Ellie circulated with a silver tray loaded with canapes, little rolls with a feathered toothpick poked through each one. Her picture of Gage was tucked firmly under her arm.
Louis received condolences. He nodded and thanked the condolers. And if his eyes seemed distant, his manner a little cold, people supposed he was thinking of the past, of the accident, of the Gageless life ahead; none (perhaps not even Jud) would have suspected that Louis had begun to think about the strategies of grave robbing... only in an academic way, of course; it was not that he intended to do anything. It was only a way to keep his mind occupied.
It was not as if he intended to do anything.
Louis stopped at the Orrington Corner Store, bought two six-packs of cold beer, and called ahead to Napoli's for a pepperoni-and-mushroom pizza.
"Want to give me a name on that, sir?"
Oz the Gweat and Tewwible, Louis thought.
"Lou Creed."
"Okay, Lou, we're real busy, so it'll be maybe forty-five minutes-that okay for you?"
"Sure," Louis said and hung up. As he got back into the Civic and keyed the engine, it occurred to him that although there were maybe twenty pizza joints in the Bangor area, he had picked the one closest to Pleasantview, where Gage was buried. Well, what the hell? he thought uneasily. They make good pizza. No frozen dough. Throw it up and catch it on their fists, right there where you can watch, and Gage used to laugh-He cut that thought off.
He drove past Napoli's to Pleasantview. He supposed he had known that he would do that, but what harm? None.
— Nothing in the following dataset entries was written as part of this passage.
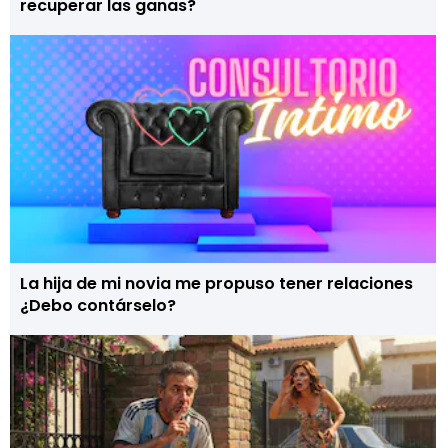
recuperar las ganas?
La hija de mi novia me propuso tener relaciones
¿Debo contárselo?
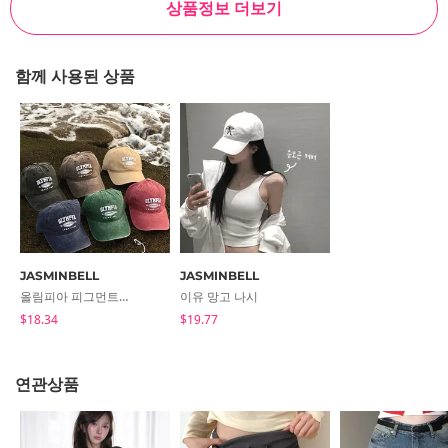
상품정보 더보기
함께 사용된 상품
JASMINBELL
JASMINBELL
올림피아 피그먼트 볼캡 빈티지 워싱 레터링 자수 모자
이유 망고 나시
$18.34
$19.77
연관상품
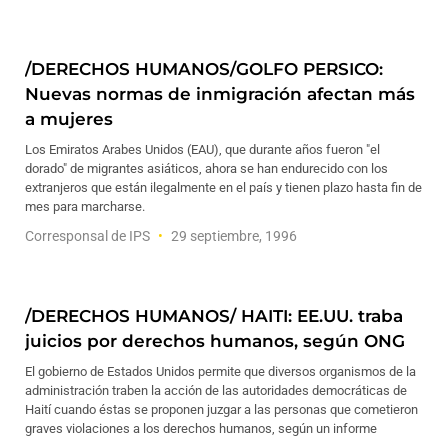
/DERECHOS HUMANOS/GOLFO PERSICO:
Nuevas normas de inmigración afectan más
a mujeres
Los Emiratos Arabes Unidos (EAU), que durante años fueron "el
dorado" de migrantes asiáticos, ahora se han endurecido con los
extranjeros que están ilegalmente en el país y tienen plazo hasta fin de
mes para marcharse.
Corresponsal de IPS
29 septiembre, 1996
/DERECHOS HUMANOS/ HAITI: EE.UU. traba
juicios por derechos humanos, según ONG
El gobierno de Estados Unidos permite que diversos organismos de la
administración traben la acción de las autoridades democráticas de
Haití cuando éstas se proponen juzgar a las personas que cometieron
graves violaciones a los derechos humanos, según un informe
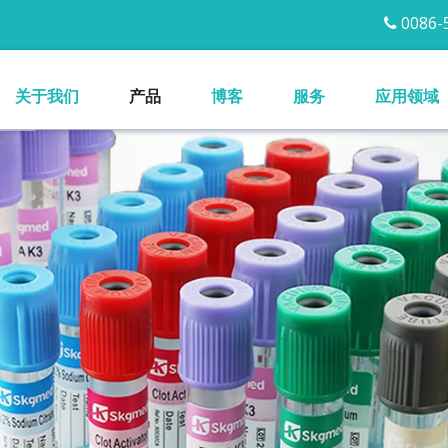
0086-5

关于我们
产品
博客
服务
应用领域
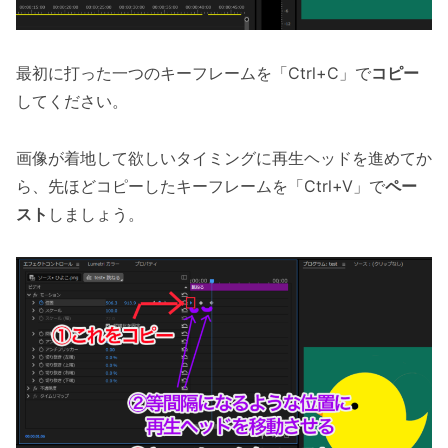
最初に打った一つのキーフレームを「Ctrl+C」で
コピー
してください。
画像が着地して欲しいタイミングに再生ヘッドを進めてか
ら、先ほどコピーしたキーフレームを「Ctrl+V」で
ペー
スト
しましょう。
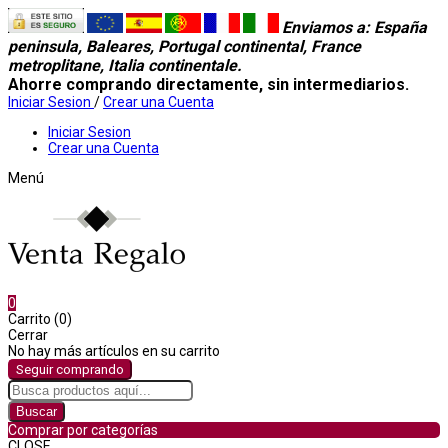
Enviamos a
: España
peninsula, Baleares, Portugal continental, France
metroplitane, Italia continentale.
Ahorre comprando directamente, sin intermediarios.
Iniciar Sesion
/
Crear una Cuenta
Iniciar Sesion
Crear una Cuenta
Menú
0
Carrito (0)
Cerrar
No hay más artículos en su carrito
Seguir comprando
Buscar
Comprar por categorías
CLOSE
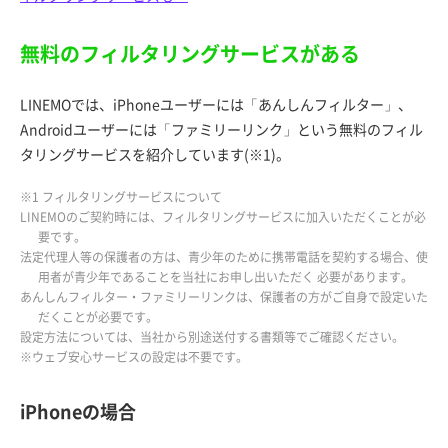
無料のフィルタリングサービスがある
LINEMOでは、iPhoneユーザーには「あんしんフィルター」、
Androidユーザーには「ファミリーリンク」という無料のフィル
タリングサービスを紹介しています(※1)。
※1 フィルタリングサービスについて
LINEMOのご契約時には、フィルタリングサービスに加入いただくことが必
要です。
法定代理人等の保護者の方は、青少年のために携帯電話を契約する場合、使
用者が青少年であることを当社にお申し出いただく 必要があります。
あんしんフィルター・ファミリーリンクは、保護者の方がご自身で設定いた
だくことが必要です。
設定方法については、当社から別途送付する書類等でご確認ください。
※ウェブ安心サービスの設定は不要です。
iPhoneの場合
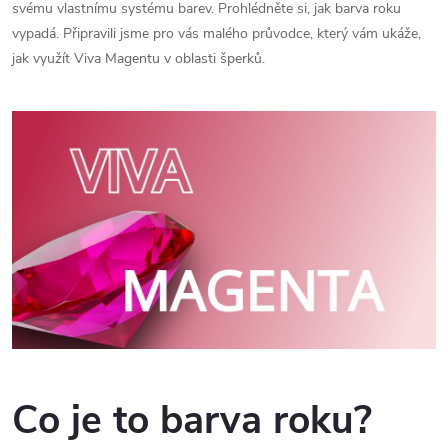
svému vlastnímu systému barev. Prohlédněte si, jak barva roku
vypadá. Připravili jsme pro vás malého průvodce, který vám ukáže,
jak využít Viva Magentu v oblasti šperků.
Co je to barva roku?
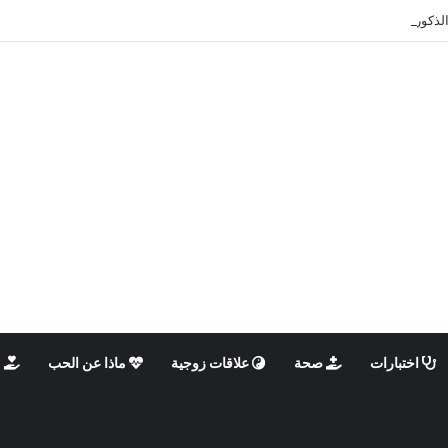
الذكوري والأنثوي داخلنا، ما الذي يحدث؟
اختبارات
صحة
علاقات زوجية
ماذا عن الحب
م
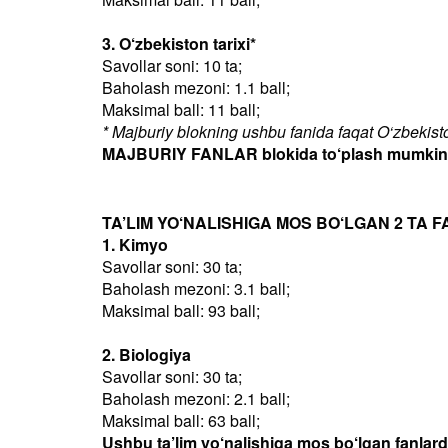
3. O‘zbekiston tarixi*
Savollar soni: 10 ta;
Baholash mezoni: 1.1 ball;
Maksimal ball: 11 ball;
* Majburiy blokning ushbu fanida faqat O‘zbekiston
MAJBURIY FANLAR blokida to‘plash mumkin bo
TA’LIM YO‘NALISHIGA MOS BO‘LGAN 2 TA F
1. Kimyo
Savollar soni: 30 ta;
Baholash mezoni: 3.1 ball;
Maksimal ball: 93 ball;
2. Biologiya
Savollar soni: 30 ta;
Baholash mezoni: 2.1 ball;
Maksimal ball: 63 ball;
Ushbu ta’lim yo‘nalishiga mos bo‘lgan fanlar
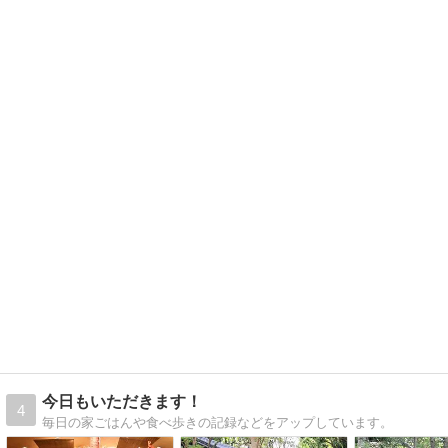
今日もいただきます！
4
毎日の家ごはんや食べ歩きの記録などをアップしています。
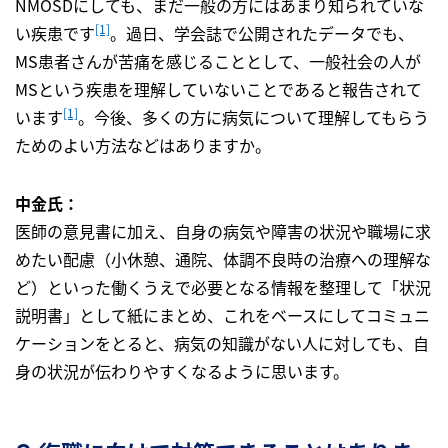
NMOSDにしても、まだ一般の方にはあまり知られていな
[1]
い疾患です
。過日、学会誌で公開されたデータでも、
MS患者さんが苦痛を感じることとして、一般社会の人が
MSという疾患を理解していないことであると報告されて
[1]
います
。今後、多くの方に病気について理解してもらう
ためのよい方法などはありますか。
中金氏：
医師の意見書に加え、自身の病気や障害の状況や職場に求
めたい配慮（小休憩、通院、体調不良時の治療への理解な
ど）といった働くうえで必要となる情報を整理して「状況
説明書」として紙にまとめ、これをベースにしてコミュニ
ケーションをとると、病気の知識がない人に対しても、自
身の状況が伝わりやすくなるように思います。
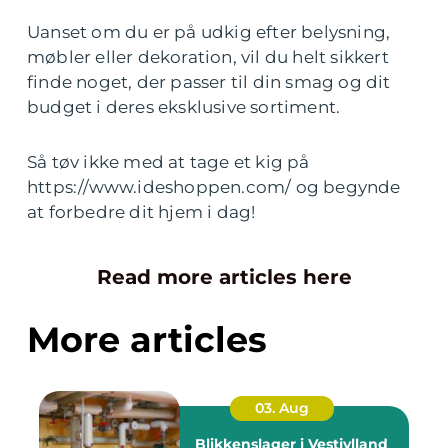
Uanset om du er på udkig efter belysning,
møbler eller dekoration, vil du helt sikkert
finde noget, der passer til din smag og dit
budget i deres eksklusive sortiment.
Så tøv ikke med at tage et kig på
https://www.ideshoppen.com/ og begynde
at forbedre dit hjem i dag!
Read more articles here
More articles
03. Aug
Blikkenslager i Vestjylland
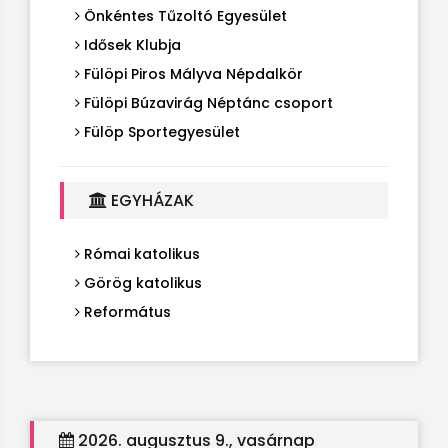
Önkéntes Tűzoltó Egyesület
Idősek Klubja
Fülöpi Piros Mályva Népdalkör
Fülöpi Búzavirág Néptánc csoport
Fülöp Sportegyesület
EGYHÁZAK
Római katolikus
Görög katolikus
Református
2026. augusztus 9., vasárnap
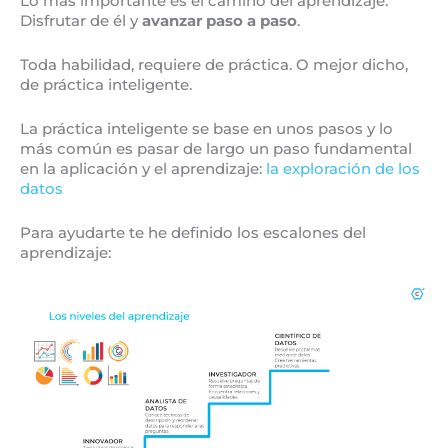
Lo más importante es el camino del aprendizaje.
Disfrutar de él y
avanzar paso a paso
.
Toda habilidad, requiere de práctica. O mejor dicho,
de práctica inteligente.
La práctica inteligente se base en unos pasos y lo
más común es pasar de largo un paso fundamental
en la aplicación y el aprendizaje:
la exploración de los
datos
Para ayudarte te he definido los escalones del
aprendizaje:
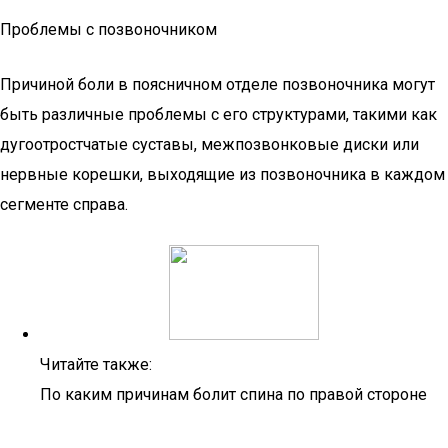
Проблемы с позвоночником
Причиной боли в поясничном отделе позвоночника могут
быть различные проблемы с его структурами, такими как
дугоотростчатые суставы, межпозвонковые диски или
нервные корешки, выходящие из позвоночника в каждом
сегменте справа.
Читайте также:
По каким причинам болит спина по правой стороне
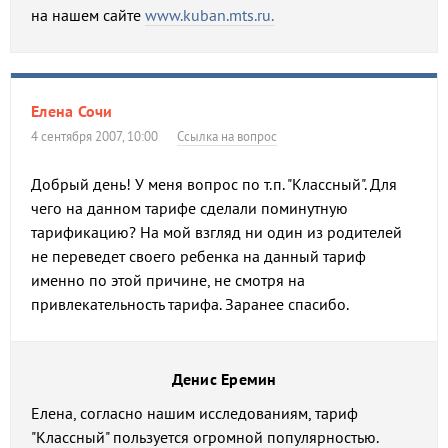
на нашем сайте
www.kuban.mts.ru.
Елена Сочи
4 сентября 2007, 10:00
Ссылка на вопрос
Добрый день! У меня вопрос по т.п. "Классный". Для
чего на данном тарифе сделали поминутную
тарификацию? На мой взгляд ни один из родителей
не переведет своего ребенка на данный тариф
именно по этой причине, не смотря на
привлекательность тарифа. Заранее спасибо.
Денис Еремин
Елена, согласно нашим исследованиям, тариф
"Классный" пользуется огромной популярностью.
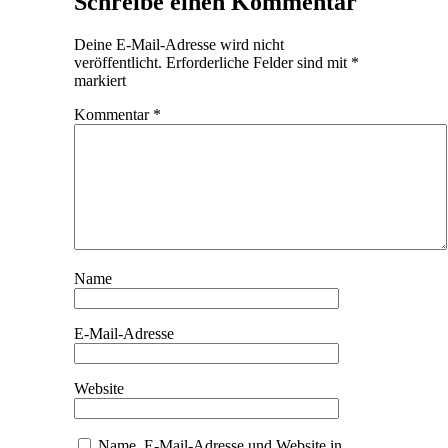
Schreibe einen Kommentar
Deine E-Mail-Adresse wird nicht
veröffentlicht.
Erforderliche Felder sind mit
*
markiert
Kommentar
*
Name
E-Mail-Adresse
Website
Name, E-Mail-Adresse und Website in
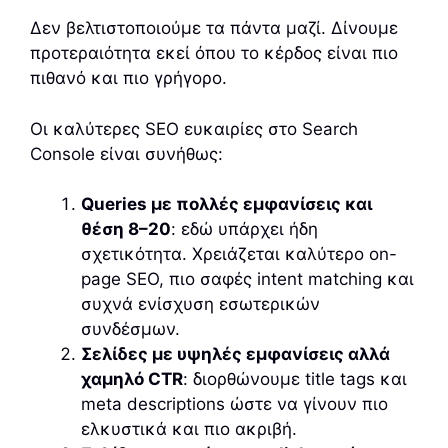
Δεν βελτιστοποιούμε τα πάντα μαζί. Δίνουμε
προτεραιότητα εκεί όπου το κέρδος είναι πιο
πιθανό και πιο γρήγορο.
Οι καλύτερες SEO ευκαιρίες στο Search
Console είναι συνήθως:
Queries με πολλές εμφανίσεις και
θέση 8–20
: εδώ υπάρχει ήδη
σχετικότητα. Χρειάζεται καλύτερο on-
page SEO, πιο σαφές intent matching και
συχνά ενίσχυση εσωτερικών
συνδέσμων.
Σελίδες με υψηλές εμφανίσεις αλλά
χαμηλό CTR
: διορθώνουμε title tags και
meta descriptions ώστε να γίνουν πιο
ελκυστικά και πιο ακριβή.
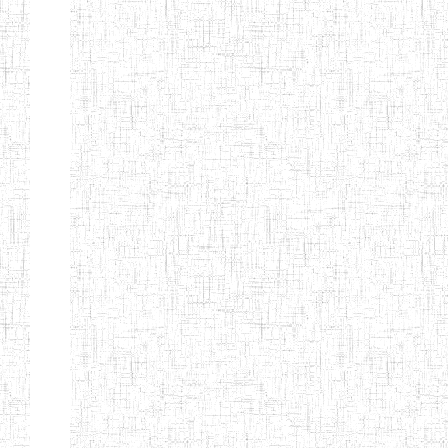
Suivant
Fin
Etablissements
d'enseignement
secondaire
technique
et
professionnel
ESTP
Etablissements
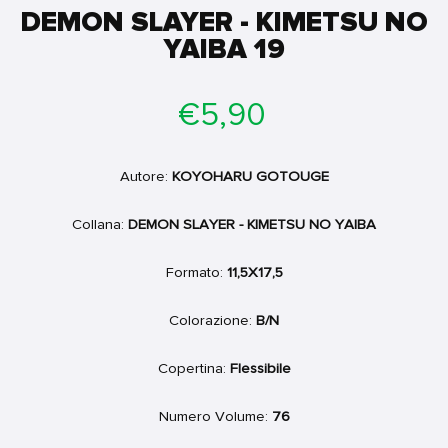
DEMON SLAYER - KIMETSU NO
YAIBA 19
Prezzo
€5,90
di
listino
Autore:
KOYOHARU GOTOUGE
Collana:
DEMON SLAYER - KIMETSU NO YAIBA
Formato:
11,5X17,5
Colorazione:
B/N
Copertina:
Flessibile
Numero Volume:
76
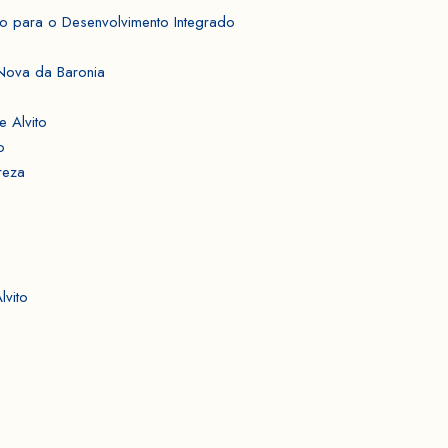
o para o Desenvolvimento Integrado
o
 Nova da Baronia
 Alvito
o
reza
lvito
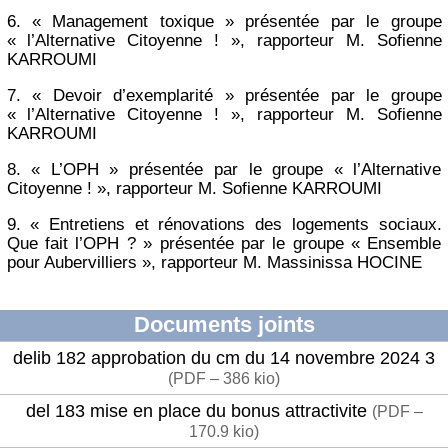
6. « Management toxique » présentée par le groupe
« l’Alternative Citoyenne ! », rapporteur M. Sofienne
KARROUMI
7. « Devoir d’exemplarité » présentée par le groupe
« l’Alternative Citoyenne ! », rapporteur M. Sofienne
KARROUMI
8. « L’OPH » présentée par le groupe « l’Alternative
Citoyenne ! », rapporteur M. Sofienne KARROUMI
9. « Entretiens et rénovations des logements sociaux.
Que fait l’OPH ? » présentée par le groupe « Ensemble
pour Aubervilliers », rapporteur M. Massinissa HOCINE
Documents joints
delib 182 approbation du cm du 14 novembre 2024 3
(
PDF – 386 kio
)
del 183 mise en place du bonus attractivite
(
PDF –
170.9 kio
)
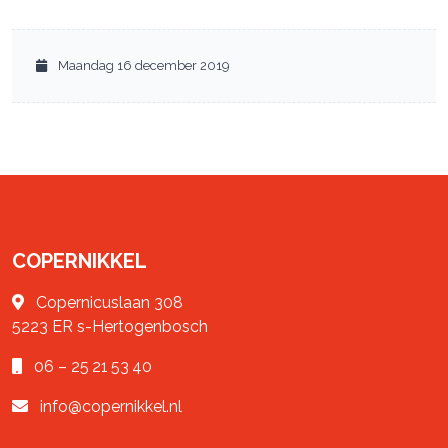
Maandag 16 december 2019
COPERNIKKEL
Copernicuslaan 308
5223 ER
s-Hertogenbosch
06 – 25 21 53 40
info@copernikkel.nl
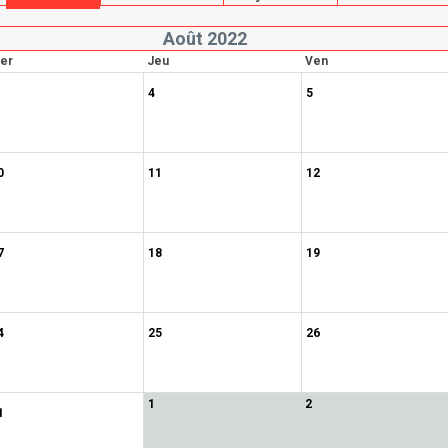
Août 2022
er
Jeu
Ven
4
5
0
11
12
7
18
19
4
25
26
1
2
1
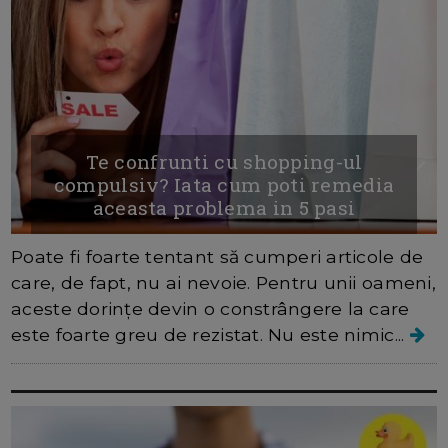
Te confrunti cu shopping-ul
compulsiv? Iata cum poti remedia
aceasta problema in 5 pasi
Poate fi foarte tentant să cumperi articole de
care, de fapt, nu ai nevoie. Pentru unii oameni,
aceste dorințe devin o constrângere la care
este foarte greu de rezistat. Nu este nimic...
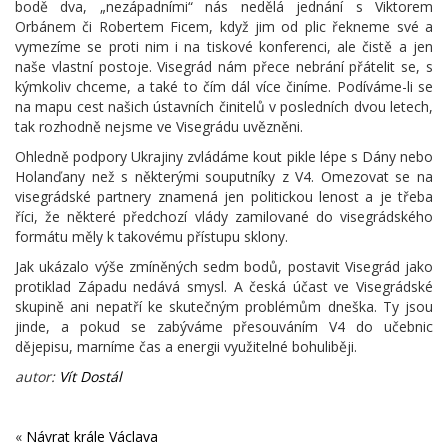
bodě dva, „nezápadními“ nás nedělá jednání s Viktorem
Orbánem či Robertem Ficem, když jim od plic řekneme své a
vymezíme se proti nim i na tiskové konferenci, ale čistě a jen
naše vlastní postoje. Visegrád nám přece nebrání přátelit se, s
kýmkoliv chceme, a také to čím dál více činíme. Podíváme-li se
na mapu cest našich ústavních činitelů v posledních dvou letech,
tak rozhodně nejsme ve Visegrádu uvězněni.
Ohledně podpory Ukrajiny zvládáme kout pikle lépe s Dány nebo
Holanďany než s některými souputníky z V4. Omezovat se na
visegrádské partnery znamená jen politickou lenost a je třeba
říci, že některé předchozí vlády zamilované do visegrádského
formátu měly k takovému přístupu sklony.
Jak ukázalo výše zmíněných sedm bodů, postavit Visegrád jako
protiklad Západu nedává smysl. A česká účast ve Visegrádské
skupině ani nepatří ke skutečným problémům dneška. Ty jsou
jinde, a pokud se zabýváme přesouváním V4 do učebnic
dějepisu, marníme čas a energii využitelné bohuliběji.
autor:
Vít Dostál
«
Návrat krále Václava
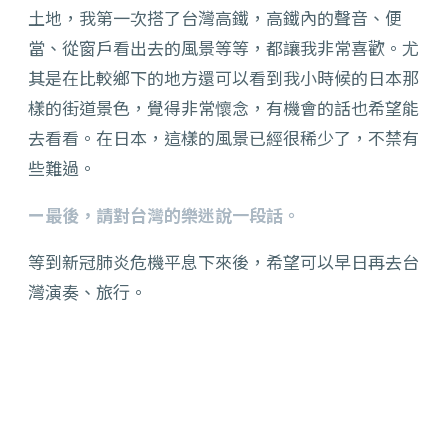
土地，我第一次搭了台灣高鐵，高鐵內的聲音、便
當、從窗戶看出去的風景等等，都讓我非常喜歡。尤
其是在比較鄉下的地方還可以看到我小時候的日本那
樣的街道景色，覺得非常懷念，有機會的話也希望能
去看看。在日本，這樣的風景已經很稀少了，不禁有
些難過。
ー最後，請對台灣的樂迷說一段話。
等到新冠肺炎危機平息下來後，希望可以早日再去台
灣演奏、旅行。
He parked across the street and crossed the road to the wrought-iron gates, which glimmered in the final light of day. Above them, in a semicircle, were wrought-iron letters spelling PLEASANTVIEW. The view was, in Louis's mind, neither pleasant nor unpleasant. The cemetery was nicely landscaped on several rolling hills; there were long aisles of trees (ah, but in these last few minutes of fading daylight, the shadows those trees threw seemed deeply pooled and as blackly unpleasant as still quarry water) and a few isolated weeping willows. It wasn't quiet. The turnpike was near-the drone of traffic came on the steady, chill wind-and the glow in the darkening sky was Bangor International Airport.
He stretched his hand out to the gate, thinking, They'll be locked, but they were not. Perhaps it was too early to lock them, and if they locked them at all it would only be to protect the place against drunks, vandals, and teenage neckers. The days of the Dickensian Resurrection Men (there's that word again) were over. The right-hand gate swung in with a faint screeing noise, and after a glance over his shoulder to make sure he was unobserved, Louis stepped through.
He closed the gate behind him and heard the click of the latch.
He stood in this modest suburb of the dead, looking around.
A fine and private place, he thought, but none, I think, do there embrace. Who?
Andrew Marvel? And why did the human mind store up such amazing middens of useless junk, anyway?
Jud's voice spoke up in his mind then, worried and-frightened? Yes. Frightened.
Louis, what are you doing here? You're looking up a road you don't want to travel.
He pushed the voice aside. If he was torturing anyone, it was only himself. No one need know he had been here as the daylight wound down to the dark.
He began to walk toward Gage's grave, taking one of the winding paths. In a moment he was in a lane of trees; they rustled their new leaves mysteriously over his head. His heart was thudding too loudly in his chest. The graves and monuments were in rough rows. Somewhere there would be a caretaker's building, and in it would be a map of Pleasantview's twenty or so acres, neatly and sanely divided into quadrants, each quadrant showing the occupied graves and the unsold plots. Real estate for sale. One-room apartments. Sleepers.
Not much like the Pet Sematary, he thought, and this caused him to stop and consider for a moment, surprised. No, it wasn't. The Pet Sematary had given him an impression of order rising almost unknown out of chaos. Those rough, concentric circles moving inward to the center, rude slates, crosses made out of boards. As if the children who buried their pets there had created the pattern out of their own collective unconsciousness, as if.